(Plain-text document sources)
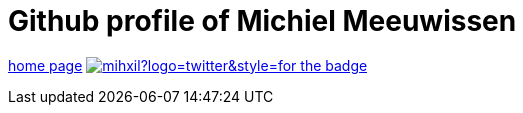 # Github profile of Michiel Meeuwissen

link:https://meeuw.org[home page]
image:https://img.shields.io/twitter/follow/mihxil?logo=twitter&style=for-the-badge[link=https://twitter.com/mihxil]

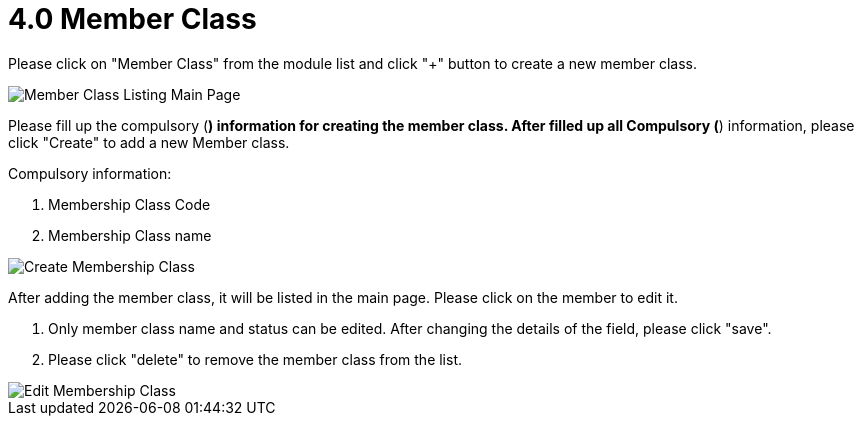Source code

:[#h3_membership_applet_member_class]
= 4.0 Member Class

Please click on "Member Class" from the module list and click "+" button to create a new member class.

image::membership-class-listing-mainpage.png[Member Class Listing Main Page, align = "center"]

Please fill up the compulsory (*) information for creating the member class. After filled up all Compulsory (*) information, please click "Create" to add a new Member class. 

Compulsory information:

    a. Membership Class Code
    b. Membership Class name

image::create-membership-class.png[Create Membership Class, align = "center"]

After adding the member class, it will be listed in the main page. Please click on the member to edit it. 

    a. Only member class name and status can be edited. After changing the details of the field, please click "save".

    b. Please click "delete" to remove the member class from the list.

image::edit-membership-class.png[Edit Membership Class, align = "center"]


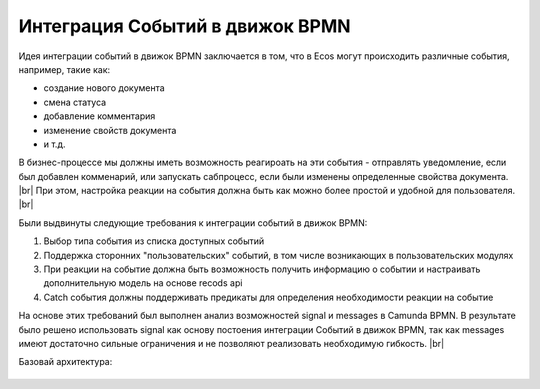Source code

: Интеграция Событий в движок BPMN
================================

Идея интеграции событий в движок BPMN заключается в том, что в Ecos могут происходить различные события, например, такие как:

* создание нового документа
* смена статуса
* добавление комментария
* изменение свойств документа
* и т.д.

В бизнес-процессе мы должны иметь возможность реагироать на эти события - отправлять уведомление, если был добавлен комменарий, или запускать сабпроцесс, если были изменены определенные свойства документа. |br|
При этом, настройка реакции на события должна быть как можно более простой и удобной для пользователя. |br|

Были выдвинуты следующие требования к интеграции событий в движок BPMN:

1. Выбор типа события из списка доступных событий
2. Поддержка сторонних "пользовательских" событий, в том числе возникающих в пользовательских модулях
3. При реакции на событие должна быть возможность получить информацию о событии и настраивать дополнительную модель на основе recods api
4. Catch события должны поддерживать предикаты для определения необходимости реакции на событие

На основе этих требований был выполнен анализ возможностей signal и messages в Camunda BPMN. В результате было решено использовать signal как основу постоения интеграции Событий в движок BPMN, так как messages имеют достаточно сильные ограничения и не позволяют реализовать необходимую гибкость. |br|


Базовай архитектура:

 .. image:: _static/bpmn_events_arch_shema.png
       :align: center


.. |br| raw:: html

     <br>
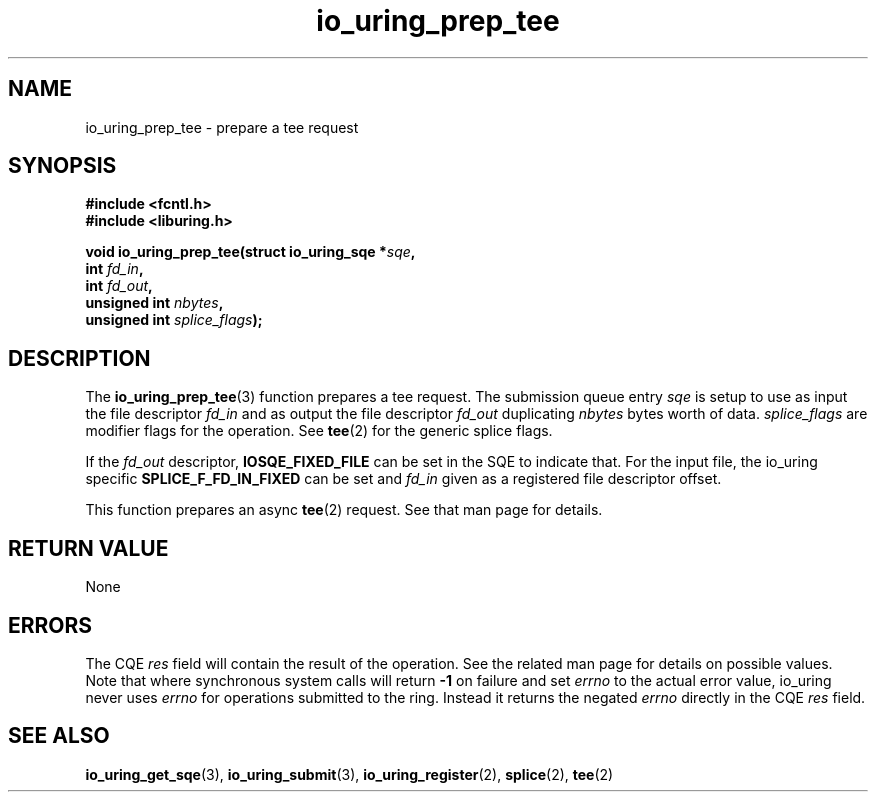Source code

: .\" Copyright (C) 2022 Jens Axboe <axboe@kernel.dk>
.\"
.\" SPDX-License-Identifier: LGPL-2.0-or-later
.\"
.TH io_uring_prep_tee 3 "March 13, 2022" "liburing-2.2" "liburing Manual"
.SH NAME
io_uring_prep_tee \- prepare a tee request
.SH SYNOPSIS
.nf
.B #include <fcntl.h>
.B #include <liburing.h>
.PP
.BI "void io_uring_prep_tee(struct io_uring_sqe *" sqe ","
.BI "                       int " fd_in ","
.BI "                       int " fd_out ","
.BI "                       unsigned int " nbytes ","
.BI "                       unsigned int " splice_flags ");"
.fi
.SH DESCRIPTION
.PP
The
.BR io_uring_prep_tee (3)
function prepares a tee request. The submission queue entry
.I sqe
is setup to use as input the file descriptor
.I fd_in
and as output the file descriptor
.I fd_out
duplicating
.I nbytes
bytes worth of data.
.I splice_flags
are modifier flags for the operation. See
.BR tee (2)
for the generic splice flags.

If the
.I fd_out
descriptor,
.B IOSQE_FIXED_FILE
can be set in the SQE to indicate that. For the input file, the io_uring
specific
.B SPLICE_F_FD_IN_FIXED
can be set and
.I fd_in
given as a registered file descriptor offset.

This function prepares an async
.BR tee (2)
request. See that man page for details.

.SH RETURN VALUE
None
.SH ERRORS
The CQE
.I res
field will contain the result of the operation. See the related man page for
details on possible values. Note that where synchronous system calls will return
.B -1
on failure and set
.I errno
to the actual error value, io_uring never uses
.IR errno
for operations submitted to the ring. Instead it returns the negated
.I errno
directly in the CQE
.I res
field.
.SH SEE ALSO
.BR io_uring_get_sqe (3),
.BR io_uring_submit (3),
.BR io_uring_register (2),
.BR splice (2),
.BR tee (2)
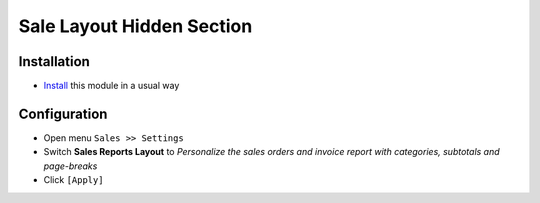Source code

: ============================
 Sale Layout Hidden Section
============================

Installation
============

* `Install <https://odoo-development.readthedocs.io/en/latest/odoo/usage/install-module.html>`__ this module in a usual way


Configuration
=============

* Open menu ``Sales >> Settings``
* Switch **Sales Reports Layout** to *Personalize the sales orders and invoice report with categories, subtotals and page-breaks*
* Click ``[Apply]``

==

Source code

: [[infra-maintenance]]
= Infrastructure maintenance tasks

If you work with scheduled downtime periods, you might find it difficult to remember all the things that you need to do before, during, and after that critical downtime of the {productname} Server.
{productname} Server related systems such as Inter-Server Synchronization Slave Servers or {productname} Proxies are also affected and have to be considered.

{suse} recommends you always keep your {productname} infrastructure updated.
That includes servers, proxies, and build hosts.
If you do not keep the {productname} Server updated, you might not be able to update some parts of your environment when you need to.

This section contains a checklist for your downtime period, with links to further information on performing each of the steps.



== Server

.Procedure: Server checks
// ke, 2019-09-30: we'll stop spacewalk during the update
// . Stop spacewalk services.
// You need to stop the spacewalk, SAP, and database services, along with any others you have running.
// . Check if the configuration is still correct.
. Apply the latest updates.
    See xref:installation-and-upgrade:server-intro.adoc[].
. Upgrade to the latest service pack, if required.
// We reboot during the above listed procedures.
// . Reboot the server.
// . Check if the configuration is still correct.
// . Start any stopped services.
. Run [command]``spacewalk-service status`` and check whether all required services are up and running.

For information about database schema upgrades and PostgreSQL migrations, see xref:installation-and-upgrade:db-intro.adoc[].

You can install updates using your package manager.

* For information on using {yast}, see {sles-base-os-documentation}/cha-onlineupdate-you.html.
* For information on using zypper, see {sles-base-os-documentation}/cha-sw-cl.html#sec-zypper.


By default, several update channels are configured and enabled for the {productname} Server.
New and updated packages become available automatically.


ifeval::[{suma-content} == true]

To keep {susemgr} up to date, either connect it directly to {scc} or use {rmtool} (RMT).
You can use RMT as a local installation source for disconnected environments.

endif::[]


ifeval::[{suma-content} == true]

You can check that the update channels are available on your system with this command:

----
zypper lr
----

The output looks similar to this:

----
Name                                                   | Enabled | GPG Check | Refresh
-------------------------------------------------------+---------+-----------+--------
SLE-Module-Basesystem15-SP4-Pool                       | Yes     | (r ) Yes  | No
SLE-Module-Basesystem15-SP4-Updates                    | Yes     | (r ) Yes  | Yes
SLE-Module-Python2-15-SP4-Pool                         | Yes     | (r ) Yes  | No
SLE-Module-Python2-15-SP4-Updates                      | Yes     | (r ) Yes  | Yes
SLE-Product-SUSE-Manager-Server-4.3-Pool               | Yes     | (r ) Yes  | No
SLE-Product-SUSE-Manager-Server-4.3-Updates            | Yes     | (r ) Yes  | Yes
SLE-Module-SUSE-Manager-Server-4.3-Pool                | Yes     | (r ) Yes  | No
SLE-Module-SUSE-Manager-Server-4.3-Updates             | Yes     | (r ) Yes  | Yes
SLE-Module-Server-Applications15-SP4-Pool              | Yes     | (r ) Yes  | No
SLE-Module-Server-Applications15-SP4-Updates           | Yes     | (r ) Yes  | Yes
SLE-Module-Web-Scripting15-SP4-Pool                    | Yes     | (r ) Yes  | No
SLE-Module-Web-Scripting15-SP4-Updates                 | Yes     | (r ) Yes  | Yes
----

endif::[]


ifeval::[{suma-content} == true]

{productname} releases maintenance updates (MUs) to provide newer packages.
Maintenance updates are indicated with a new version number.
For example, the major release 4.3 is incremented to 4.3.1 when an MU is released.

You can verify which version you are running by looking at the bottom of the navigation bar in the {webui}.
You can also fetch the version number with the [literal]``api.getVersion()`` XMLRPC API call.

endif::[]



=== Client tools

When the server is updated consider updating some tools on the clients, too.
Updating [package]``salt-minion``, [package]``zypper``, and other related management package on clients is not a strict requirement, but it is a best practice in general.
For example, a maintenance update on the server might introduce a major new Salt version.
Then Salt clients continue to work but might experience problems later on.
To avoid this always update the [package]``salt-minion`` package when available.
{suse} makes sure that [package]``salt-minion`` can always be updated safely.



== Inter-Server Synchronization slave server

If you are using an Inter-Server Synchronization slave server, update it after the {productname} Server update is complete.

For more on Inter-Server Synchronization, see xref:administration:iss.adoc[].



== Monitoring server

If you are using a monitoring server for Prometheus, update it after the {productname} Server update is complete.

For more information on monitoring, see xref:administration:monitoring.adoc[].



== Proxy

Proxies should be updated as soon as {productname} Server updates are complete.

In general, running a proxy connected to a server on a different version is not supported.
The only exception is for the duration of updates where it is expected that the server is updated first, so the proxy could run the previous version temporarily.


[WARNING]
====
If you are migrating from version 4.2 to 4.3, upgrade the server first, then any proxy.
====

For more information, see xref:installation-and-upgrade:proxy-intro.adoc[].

...

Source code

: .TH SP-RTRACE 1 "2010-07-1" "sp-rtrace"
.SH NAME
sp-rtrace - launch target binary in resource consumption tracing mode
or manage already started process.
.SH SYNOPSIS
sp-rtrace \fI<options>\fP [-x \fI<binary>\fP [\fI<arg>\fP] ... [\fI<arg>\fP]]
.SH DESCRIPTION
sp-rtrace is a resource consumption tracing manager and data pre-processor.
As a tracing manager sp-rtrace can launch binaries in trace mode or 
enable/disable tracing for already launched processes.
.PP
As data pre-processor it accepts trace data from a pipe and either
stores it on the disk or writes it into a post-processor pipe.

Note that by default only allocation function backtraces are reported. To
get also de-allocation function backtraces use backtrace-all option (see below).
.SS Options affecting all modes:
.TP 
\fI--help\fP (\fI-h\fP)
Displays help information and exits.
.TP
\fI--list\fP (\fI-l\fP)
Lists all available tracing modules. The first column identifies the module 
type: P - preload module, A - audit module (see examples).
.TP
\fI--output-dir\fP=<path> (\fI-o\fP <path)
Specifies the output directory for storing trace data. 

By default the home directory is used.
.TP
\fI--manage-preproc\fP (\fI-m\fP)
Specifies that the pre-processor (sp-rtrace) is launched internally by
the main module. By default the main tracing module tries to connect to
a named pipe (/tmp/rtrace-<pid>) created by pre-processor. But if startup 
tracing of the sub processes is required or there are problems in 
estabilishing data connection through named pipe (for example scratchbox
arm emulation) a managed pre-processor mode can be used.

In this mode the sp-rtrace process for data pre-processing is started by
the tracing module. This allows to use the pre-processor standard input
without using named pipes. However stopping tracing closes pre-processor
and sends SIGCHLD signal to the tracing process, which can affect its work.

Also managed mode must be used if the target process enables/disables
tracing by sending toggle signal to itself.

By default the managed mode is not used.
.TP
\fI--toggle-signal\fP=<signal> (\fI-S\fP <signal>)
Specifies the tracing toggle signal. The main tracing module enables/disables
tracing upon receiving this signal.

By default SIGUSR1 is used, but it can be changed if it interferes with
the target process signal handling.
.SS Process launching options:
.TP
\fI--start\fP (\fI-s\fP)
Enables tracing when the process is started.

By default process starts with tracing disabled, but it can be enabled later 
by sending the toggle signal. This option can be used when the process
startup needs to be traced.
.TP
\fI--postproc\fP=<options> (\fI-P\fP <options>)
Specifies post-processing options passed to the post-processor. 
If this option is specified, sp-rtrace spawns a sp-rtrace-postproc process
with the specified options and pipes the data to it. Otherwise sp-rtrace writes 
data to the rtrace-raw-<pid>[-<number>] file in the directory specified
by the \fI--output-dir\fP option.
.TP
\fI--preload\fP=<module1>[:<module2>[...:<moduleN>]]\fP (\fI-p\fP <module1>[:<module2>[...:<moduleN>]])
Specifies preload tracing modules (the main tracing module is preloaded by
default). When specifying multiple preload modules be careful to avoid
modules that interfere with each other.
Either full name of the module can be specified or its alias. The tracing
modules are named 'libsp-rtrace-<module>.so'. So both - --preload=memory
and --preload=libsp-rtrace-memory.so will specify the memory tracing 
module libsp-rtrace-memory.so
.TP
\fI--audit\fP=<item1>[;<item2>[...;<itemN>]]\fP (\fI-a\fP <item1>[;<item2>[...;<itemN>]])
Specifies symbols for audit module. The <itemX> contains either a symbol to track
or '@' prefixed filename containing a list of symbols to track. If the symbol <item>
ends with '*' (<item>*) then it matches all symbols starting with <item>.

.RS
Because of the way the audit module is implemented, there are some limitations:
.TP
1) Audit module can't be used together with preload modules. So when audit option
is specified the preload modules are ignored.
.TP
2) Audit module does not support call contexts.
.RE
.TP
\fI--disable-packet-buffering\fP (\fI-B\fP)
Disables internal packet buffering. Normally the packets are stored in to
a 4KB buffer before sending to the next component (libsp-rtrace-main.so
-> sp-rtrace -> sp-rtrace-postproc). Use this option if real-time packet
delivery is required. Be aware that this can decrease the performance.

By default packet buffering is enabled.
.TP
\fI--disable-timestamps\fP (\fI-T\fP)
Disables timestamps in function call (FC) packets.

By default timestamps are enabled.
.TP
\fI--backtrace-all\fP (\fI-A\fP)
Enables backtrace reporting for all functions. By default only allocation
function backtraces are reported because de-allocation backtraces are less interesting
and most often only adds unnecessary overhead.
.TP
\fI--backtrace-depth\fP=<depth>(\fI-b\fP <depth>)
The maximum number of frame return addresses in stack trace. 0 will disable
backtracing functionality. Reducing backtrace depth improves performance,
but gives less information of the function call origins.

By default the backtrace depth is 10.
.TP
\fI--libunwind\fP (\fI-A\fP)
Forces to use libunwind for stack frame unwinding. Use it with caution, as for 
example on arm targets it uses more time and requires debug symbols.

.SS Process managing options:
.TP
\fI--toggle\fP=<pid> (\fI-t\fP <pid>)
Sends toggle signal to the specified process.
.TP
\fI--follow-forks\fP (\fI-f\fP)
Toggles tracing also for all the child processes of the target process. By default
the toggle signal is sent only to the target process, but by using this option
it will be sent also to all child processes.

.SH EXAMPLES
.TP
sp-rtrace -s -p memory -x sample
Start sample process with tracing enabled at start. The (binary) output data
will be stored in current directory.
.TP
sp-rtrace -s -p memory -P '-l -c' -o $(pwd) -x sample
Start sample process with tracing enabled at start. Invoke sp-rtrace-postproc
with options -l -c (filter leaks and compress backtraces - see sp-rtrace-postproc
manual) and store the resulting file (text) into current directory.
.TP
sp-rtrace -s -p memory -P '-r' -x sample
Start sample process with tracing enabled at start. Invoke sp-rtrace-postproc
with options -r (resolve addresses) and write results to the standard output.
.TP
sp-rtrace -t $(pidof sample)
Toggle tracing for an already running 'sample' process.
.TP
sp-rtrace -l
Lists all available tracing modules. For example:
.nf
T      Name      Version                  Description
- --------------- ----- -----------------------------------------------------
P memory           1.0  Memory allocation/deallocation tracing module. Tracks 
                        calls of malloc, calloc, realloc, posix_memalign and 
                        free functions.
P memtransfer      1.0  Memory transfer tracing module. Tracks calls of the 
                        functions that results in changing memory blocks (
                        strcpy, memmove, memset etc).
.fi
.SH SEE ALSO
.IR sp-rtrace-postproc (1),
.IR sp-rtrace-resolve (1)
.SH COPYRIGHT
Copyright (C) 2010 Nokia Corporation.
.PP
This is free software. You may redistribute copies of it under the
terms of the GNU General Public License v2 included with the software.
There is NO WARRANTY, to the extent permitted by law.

== Required action ==
Could you transcribe exactly the entries above, but only the lines from the one with "# Github profile of Michiel Meeuwissen" through the one with "4.0 Member Class", and without pictures?

== Task response ==
 # Github profile of Michiel Meeuwissen

link:https://meeuw.org[home page]
image:https://img.shields.io/twitter/follow/mihxil?logo=twitter&style=for-the-badge[link=https://twitter.com/mihxil]

Source code

:[#h3_membership_applet_member_class]
= 4.0 Member Class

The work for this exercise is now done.